DESCRIPTION OF THE TASK
Which lines in the items below contain the word "this"? Filter them out and copy each one in full.

EXTRACTED ENTRIES
+-------+

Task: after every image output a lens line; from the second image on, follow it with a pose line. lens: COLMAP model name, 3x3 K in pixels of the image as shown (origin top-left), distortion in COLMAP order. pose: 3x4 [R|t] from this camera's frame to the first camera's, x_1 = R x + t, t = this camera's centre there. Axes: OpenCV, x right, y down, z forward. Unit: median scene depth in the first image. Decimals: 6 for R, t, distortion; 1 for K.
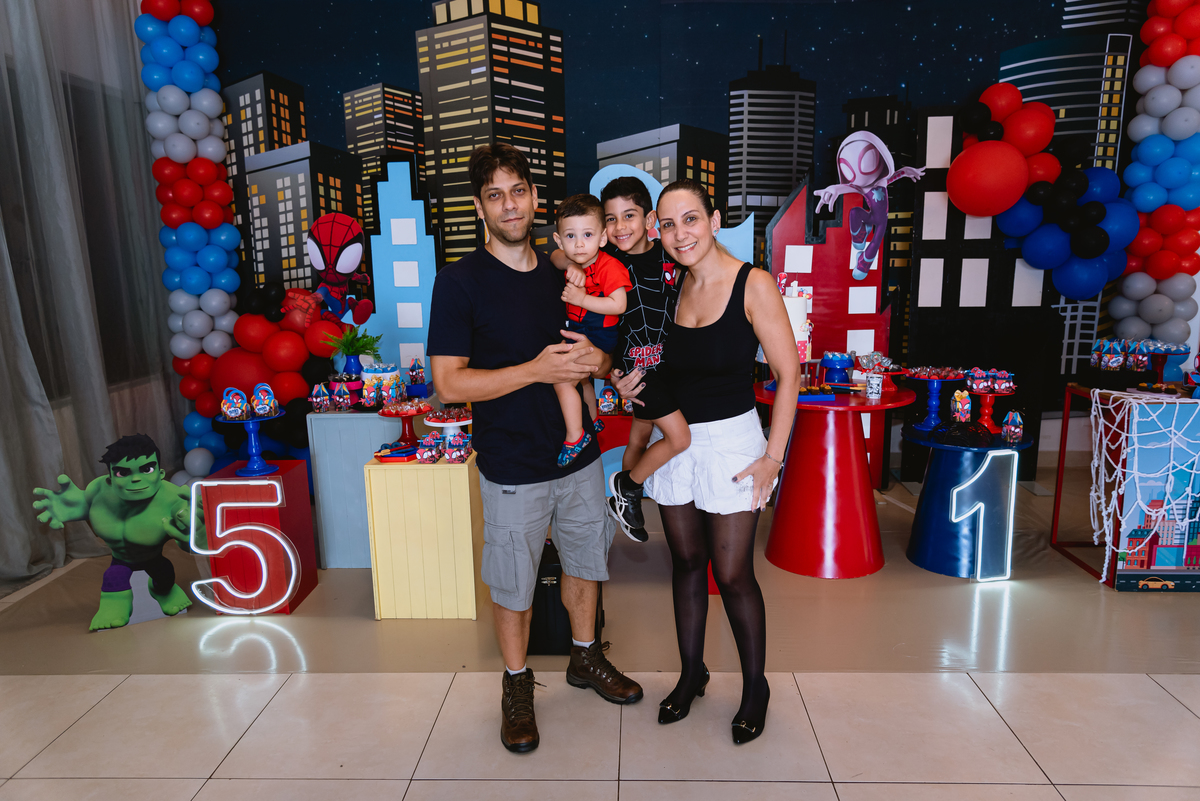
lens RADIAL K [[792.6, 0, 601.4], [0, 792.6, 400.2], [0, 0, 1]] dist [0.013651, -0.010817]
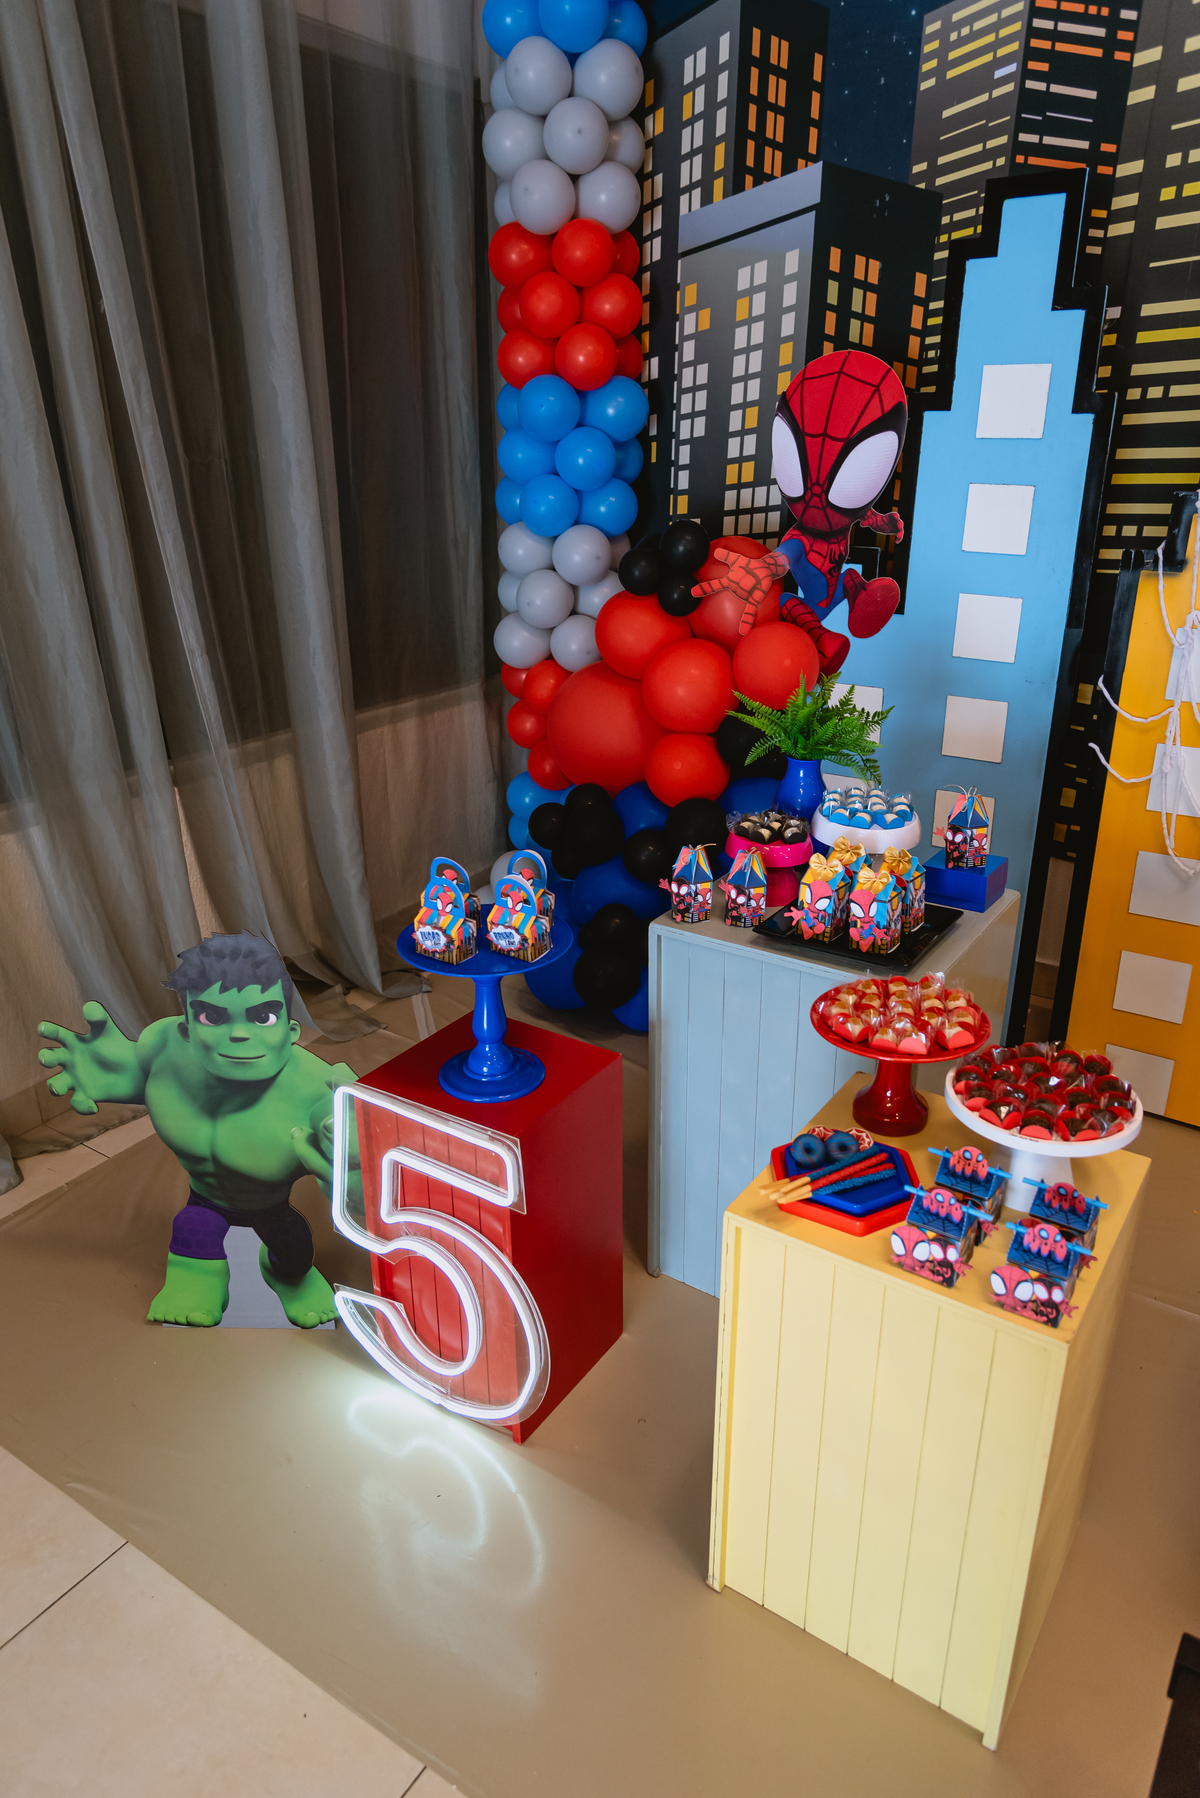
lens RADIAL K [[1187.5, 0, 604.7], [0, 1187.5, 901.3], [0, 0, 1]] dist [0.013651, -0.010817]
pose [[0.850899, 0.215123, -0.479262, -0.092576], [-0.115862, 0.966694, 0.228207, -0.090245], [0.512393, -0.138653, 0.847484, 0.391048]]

+-------+

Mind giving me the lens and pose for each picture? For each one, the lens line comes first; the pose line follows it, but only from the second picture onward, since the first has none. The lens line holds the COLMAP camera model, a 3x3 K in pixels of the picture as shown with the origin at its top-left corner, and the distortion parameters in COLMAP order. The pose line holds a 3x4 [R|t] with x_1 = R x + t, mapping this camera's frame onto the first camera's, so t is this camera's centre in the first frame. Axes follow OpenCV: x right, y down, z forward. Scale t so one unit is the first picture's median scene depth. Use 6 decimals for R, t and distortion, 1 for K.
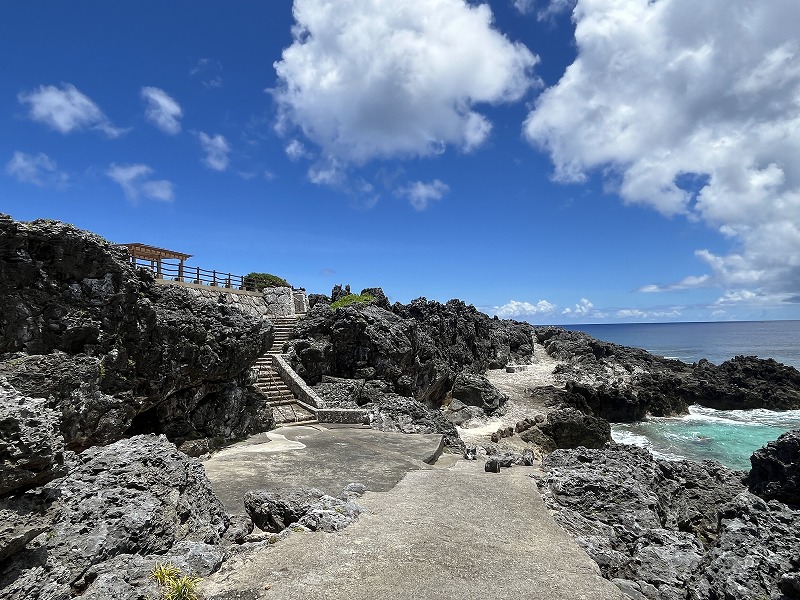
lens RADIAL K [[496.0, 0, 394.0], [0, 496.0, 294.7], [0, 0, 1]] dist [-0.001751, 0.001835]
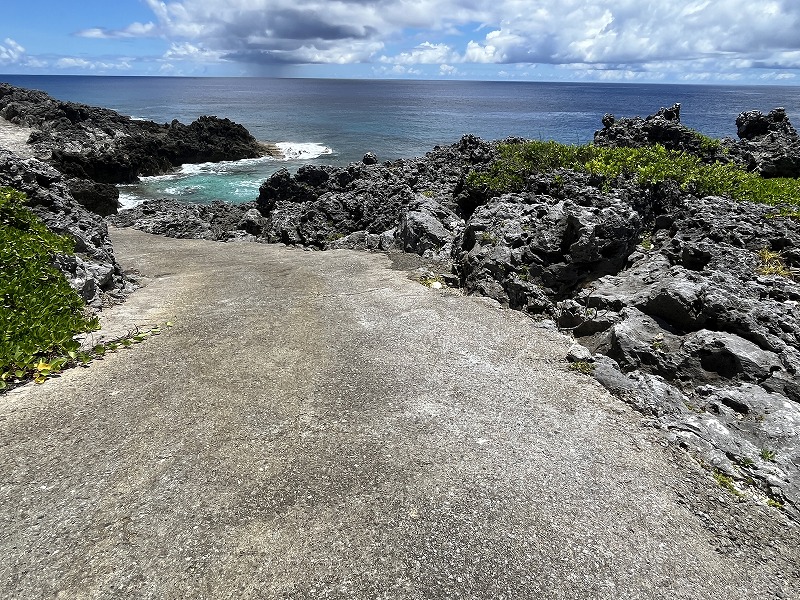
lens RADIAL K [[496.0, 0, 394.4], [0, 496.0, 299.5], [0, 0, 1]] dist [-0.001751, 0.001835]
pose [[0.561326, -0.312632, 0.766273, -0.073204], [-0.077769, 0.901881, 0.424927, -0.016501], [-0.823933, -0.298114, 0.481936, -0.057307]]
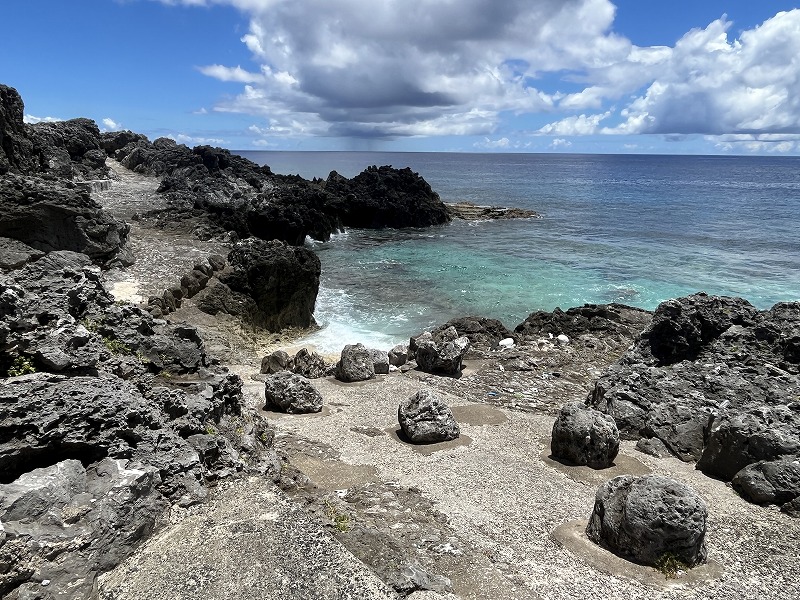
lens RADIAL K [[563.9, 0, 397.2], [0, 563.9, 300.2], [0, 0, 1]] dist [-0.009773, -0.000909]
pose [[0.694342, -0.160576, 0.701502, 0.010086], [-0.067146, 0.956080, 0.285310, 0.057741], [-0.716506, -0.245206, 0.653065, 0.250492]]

+-------+

ANSWER BOX
Task: after every image output a lens line; from the second image on, follow it with a pose line. lens: COLMAP model name, 3x3 K in pixels of the image as shown (origin top-left), distortion in COLMAP order. pose: 3x4 [R|t] from this camera's frame to the first camera's, x_1 = R x + t, t = this camera's centre there. Axes: OpenCV, x right, y down, z forward. Unit: median scene depth in the first image. Decimals: 6 for R, t, distortion; 1 for K.
Mind giving me the lens and pose for each picture? For each one, the lens line comes first; the pose line follows it, but only from the second picture onward, since the first has none. The lens line holds the COLMAP camera model, a 3x3 K in pixels of the picture as shown with the origin at its top-left corner, and the distortion parameters in COLMAP order. The pose line holds a 3x4 [R|t] with x_1 = R x + t, mapping this camera's frame onto the first camera's, so t is this camera's centre in the first frame. Axes follow OpenCV: x right, y down, z forward. Scale t so one unit is the first picture's median scene depth. Use 6 decimals for R, t and distortion, 1 for K.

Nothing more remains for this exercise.